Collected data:
----
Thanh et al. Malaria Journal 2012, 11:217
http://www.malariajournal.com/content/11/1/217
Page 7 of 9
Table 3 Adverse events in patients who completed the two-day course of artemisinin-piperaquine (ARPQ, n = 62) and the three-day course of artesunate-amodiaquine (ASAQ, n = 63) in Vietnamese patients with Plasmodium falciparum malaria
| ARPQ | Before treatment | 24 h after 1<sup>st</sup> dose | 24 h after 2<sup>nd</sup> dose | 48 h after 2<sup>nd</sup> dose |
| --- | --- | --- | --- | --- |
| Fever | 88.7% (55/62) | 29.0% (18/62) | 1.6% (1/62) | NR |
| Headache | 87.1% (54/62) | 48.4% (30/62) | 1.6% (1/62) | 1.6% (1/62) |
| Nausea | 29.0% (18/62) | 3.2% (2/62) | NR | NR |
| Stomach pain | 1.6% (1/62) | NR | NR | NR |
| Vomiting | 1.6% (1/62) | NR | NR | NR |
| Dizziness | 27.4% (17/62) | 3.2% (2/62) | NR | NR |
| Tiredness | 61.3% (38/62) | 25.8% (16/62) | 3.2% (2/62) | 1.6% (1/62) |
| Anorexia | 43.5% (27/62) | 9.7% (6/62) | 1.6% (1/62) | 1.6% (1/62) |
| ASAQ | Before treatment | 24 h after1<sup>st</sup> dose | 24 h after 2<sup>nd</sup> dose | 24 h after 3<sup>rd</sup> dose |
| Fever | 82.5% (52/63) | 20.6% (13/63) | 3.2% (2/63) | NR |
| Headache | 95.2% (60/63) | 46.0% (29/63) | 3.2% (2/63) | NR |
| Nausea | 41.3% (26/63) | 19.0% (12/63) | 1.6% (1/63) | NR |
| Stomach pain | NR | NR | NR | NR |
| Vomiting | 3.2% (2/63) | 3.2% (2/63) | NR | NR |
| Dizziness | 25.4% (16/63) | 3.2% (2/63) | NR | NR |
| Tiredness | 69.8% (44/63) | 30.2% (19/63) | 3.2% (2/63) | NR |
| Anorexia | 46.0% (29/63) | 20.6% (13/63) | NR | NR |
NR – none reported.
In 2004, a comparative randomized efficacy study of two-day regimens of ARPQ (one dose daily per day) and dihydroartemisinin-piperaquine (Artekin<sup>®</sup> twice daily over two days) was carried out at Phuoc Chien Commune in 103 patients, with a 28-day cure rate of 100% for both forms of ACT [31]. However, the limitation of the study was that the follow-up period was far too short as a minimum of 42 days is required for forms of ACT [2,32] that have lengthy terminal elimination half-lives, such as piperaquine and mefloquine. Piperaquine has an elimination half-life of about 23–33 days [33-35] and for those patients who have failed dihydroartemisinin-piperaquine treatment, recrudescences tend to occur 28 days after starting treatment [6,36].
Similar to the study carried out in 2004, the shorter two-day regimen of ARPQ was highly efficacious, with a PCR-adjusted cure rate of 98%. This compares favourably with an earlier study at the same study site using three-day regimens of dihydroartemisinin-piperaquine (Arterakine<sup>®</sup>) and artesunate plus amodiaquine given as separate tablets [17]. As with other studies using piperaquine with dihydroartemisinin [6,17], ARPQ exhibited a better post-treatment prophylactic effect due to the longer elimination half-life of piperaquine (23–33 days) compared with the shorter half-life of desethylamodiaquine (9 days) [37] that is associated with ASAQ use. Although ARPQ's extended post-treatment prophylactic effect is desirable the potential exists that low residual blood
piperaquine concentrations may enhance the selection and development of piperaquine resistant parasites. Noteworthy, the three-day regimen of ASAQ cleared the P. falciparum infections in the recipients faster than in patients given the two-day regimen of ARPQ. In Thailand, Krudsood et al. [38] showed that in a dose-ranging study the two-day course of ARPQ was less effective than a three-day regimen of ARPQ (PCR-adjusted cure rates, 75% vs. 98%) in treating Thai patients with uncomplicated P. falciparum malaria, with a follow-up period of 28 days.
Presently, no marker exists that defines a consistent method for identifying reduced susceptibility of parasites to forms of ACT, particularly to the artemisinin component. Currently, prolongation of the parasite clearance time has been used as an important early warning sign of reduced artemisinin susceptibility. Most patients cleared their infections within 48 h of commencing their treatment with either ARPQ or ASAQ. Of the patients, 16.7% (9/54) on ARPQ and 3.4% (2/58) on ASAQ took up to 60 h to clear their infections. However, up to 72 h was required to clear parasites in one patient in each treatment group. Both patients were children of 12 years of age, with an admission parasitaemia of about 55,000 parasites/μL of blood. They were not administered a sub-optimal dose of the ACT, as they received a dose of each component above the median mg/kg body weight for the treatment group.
----
# Goal of the exercise:
Copy out each line of the data above, exactly, if it lies between the line holding "Nausea | 29.0%" and the line holding "(6/62) | 1.6% (1/62) | 1.6% (1/62) |", inclusive; copy no other line.

# Your response:
| Nausea | 29.0% (18/62) | 3.2% (2/62) | NR | NR |
| Stomach pain | 1.6% (1/62) | NR | NR | NR |
| Vomiting | 1.6% (1/62) | NR | NR | NR |
| Dizziness | 27.4% (17/62) | 3.2% (2/62) | NR | NR |
| Tiredness | 61.3% (38/62) | 25.8% (16/62) | 3.2% (2/62) | 1.6% (1/62) |
| Anorexia | 43.5% (27/62) | 9.7% (6/62) | 1.6% (1/62) | 1.6% (1/62) |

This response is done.